WHAT YOU NEED TO DO → Could you write out the lines below exactly, beginning with the first and finishing with the one that contains "91.2% (2023 est.)"?

[Opening DATA PROVIDED section]

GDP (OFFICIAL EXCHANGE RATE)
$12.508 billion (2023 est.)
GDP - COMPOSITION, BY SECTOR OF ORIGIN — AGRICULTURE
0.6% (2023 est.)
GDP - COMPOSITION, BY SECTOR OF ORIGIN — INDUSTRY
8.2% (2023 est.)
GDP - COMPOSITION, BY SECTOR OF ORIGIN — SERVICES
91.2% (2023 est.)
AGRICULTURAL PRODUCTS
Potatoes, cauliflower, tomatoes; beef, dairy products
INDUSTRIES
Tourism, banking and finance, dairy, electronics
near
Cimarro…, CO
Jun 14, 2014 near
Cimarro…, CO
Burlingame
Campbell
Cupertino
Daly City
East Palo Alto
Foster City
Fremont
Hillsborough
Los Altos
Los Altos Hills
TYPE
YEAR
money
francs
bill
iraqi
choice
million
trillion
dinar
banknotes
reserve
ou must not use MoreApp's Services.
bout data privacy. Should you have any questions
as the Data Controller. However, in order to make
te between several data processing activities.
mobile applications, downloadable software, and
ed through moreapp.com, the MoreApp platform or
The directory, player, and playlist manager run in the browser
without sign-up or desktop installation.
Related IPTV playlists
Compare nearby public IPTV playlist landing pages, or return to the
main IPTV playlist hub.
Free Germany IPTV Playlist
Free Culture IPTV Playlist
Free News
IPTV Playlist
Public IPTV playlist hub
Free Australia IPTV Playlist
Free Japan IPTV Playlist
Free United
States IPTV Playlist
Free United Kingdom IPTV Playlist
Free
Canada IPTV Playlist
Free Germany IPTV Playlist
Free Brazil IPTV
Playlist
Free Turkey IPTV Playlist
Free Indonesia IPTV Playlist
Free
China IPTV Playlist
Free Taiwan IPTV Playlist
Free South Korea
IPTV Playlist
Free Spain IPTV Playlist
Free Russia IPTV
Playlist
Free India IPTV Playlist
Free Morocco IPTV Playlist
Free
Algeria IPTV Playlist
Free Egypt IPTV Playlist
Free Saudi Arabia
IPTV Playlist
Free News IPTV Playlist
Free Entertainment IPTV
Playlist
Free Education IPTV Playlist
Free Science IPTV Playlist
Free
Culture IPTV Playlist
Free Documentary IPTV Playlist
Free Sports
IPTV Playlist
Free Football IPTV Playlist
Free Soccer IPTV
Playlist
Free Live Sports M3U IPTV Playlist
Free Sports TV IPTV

[Closing DATA PROVIDED section]

WRITTEN RESPONSE →
GDP (OFFICIAL EXCHANGE RATE)
$12.508 billion (2023 est.)
GDP - COMPOSITION, BY SECTOR OF ORIGIN — AGRICULTURE
0.6% (2023 est.)
GDP - COMPOSITION, BY SECTOR OF ORIGIN — INDUSTRY
8.2% (2023 est.)
GDP - COMPOSITION, BY SECTOR OF ORIGIN — SERVICES
91.2% (2023 est.)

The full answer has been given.